Request guide

Write for product clarity, not approval gaming.

OpenReactor does not accept requests because they use magic words. It accepts requests that are safe, scoped, and useful for the product. This guide shows how the review loop works and how to submit something an agent can act on in one pass.

Best default One issue, one change
What helps most Specific problem + desired outcome
What hurts most Vague bundles of ideas

How review works

What happens after you submit

  1. Your request becomes a public GitHub issue.
  2. An issue agent decides whether the request fits the product and current scope.
  3. If accepted, the agent may narrow or reinterpret the request into the best product change.
  4. If rejected, the issue stays public with the reason, so the queue remains inspectable.

Acceptance is based on product fit, safety, and scope. It is not a promise that every well-written request ships exactly as written.

What to include

The ingredients of a strong request

  • Ask for one change only. Split separate ideas into separate issues.
  • Name the problem, not just the feature.
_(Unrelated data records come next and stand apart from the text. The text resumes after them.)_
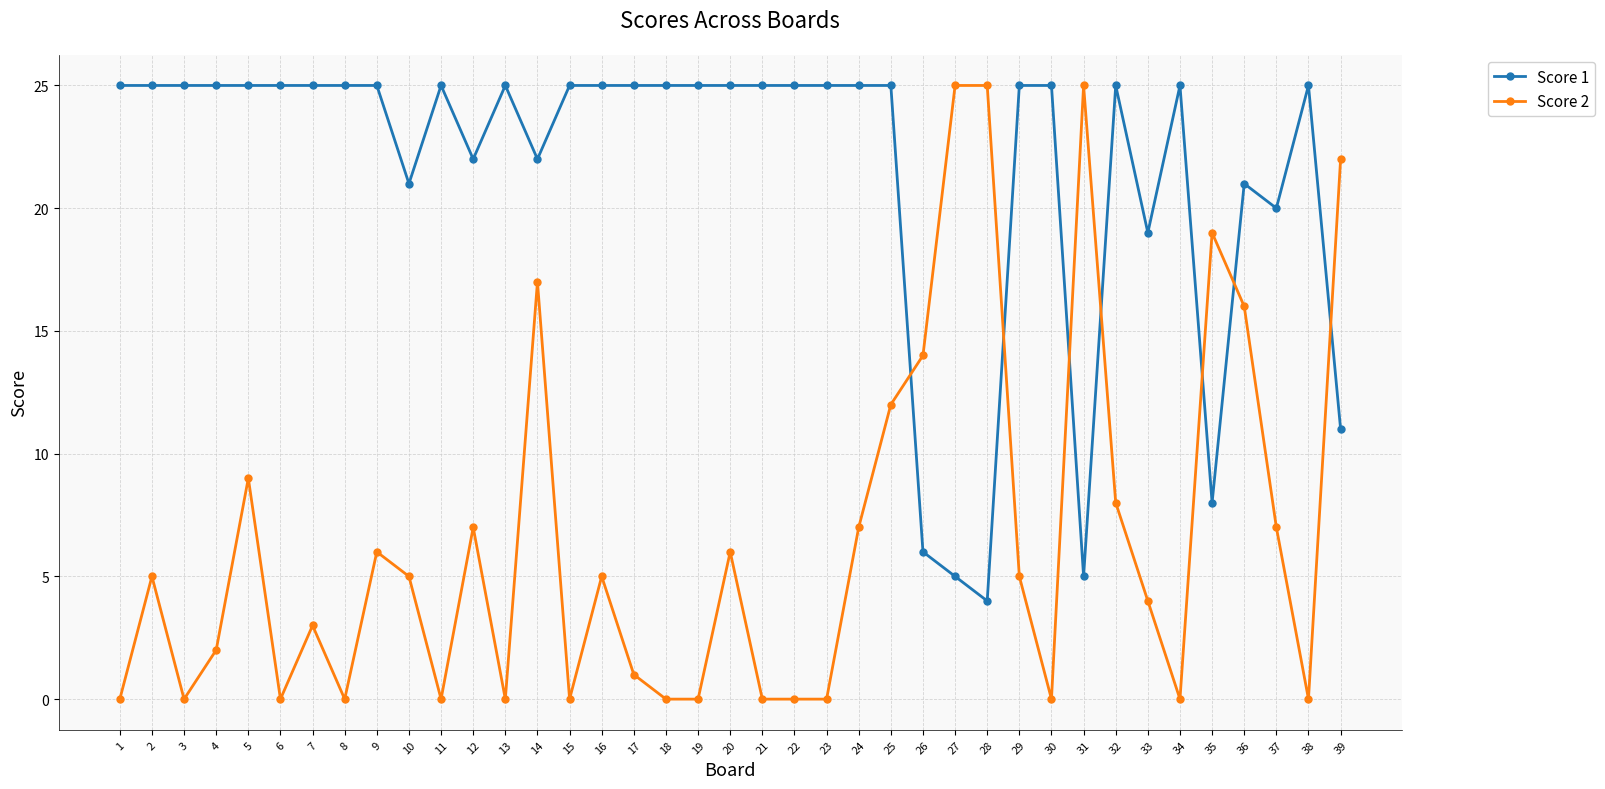

True or false: Score 1 has more than 2 points higher than both neighbors.

True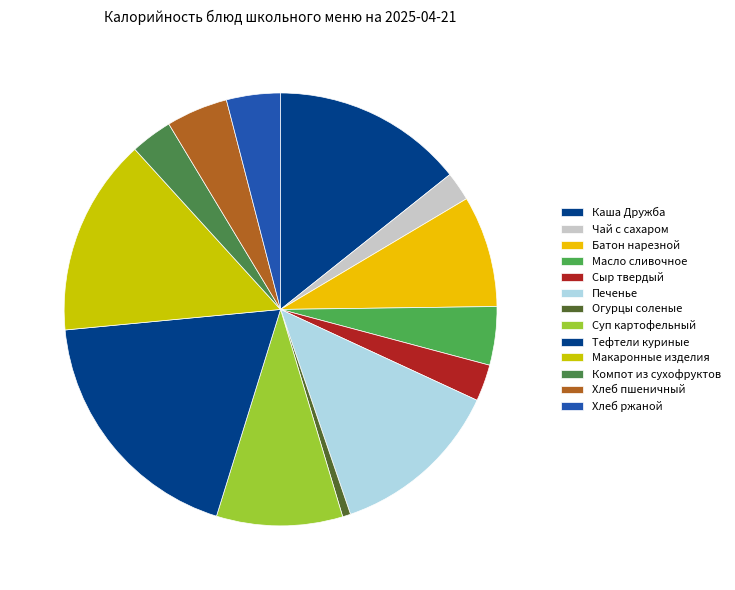

What is the total percentage of Хлеб ржаной and Сыр твердый?

6.8%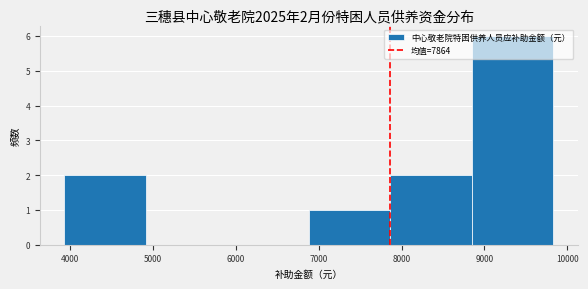

Which range on the x-axis has the tallest bar?

8800 to 9800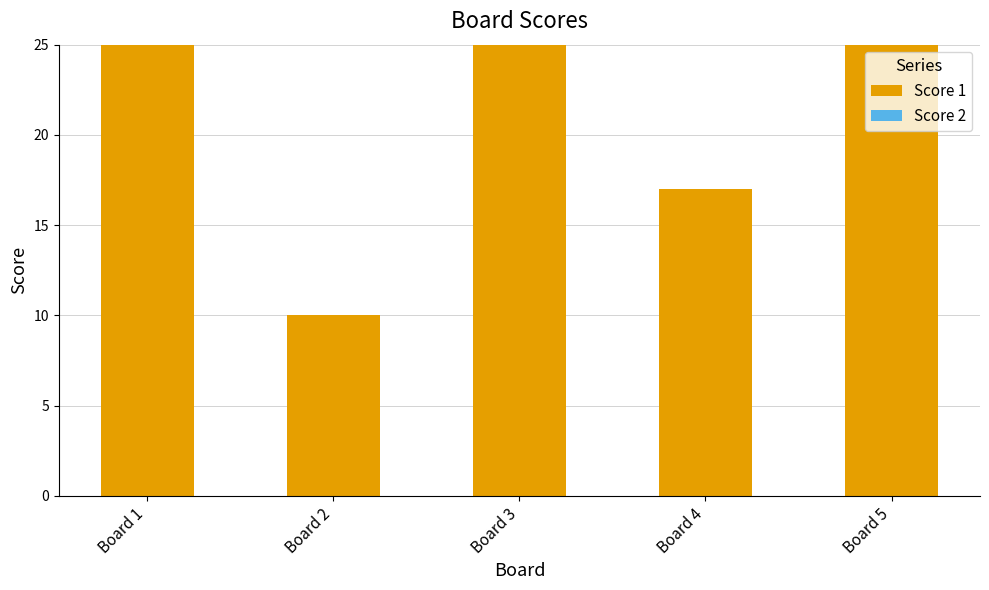

How many bars are there in total?

5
Explain what is missing or frustrating today.
  • Describe the outcome you want users to see if the change ships.
  • Add constraints when they matter, such as mobile support, copy limits, or no new infrastructure.
  • Give a success test. State what would make you say the request is actually done.

What to avoid

Common reasons requests lose signal

  • Bundling a landing page redesign, onboarding changes, and analytics into one request.
  • Using broad prompts like "make it better" or "add more documentation" without saying where or why.
  • Dictating implementation details when the real need is a user outcome.
  • Depending on secrets, private services, or infrastructure the product does not have.
  • Repeating filler text instead of describing a real problem in plain language.

Simple framing

A format that works well

Summary: One sentence on the change you want.

Problem: What is broken, unclear, or missing right now?

Desired outcome: What should be true after the change?

Constraints: Any limits that matter?

Success criteria: How should OpenReactor judge completion?

The intake form uses one text field today. You do not need exact headings, but include these ingredients in the request body.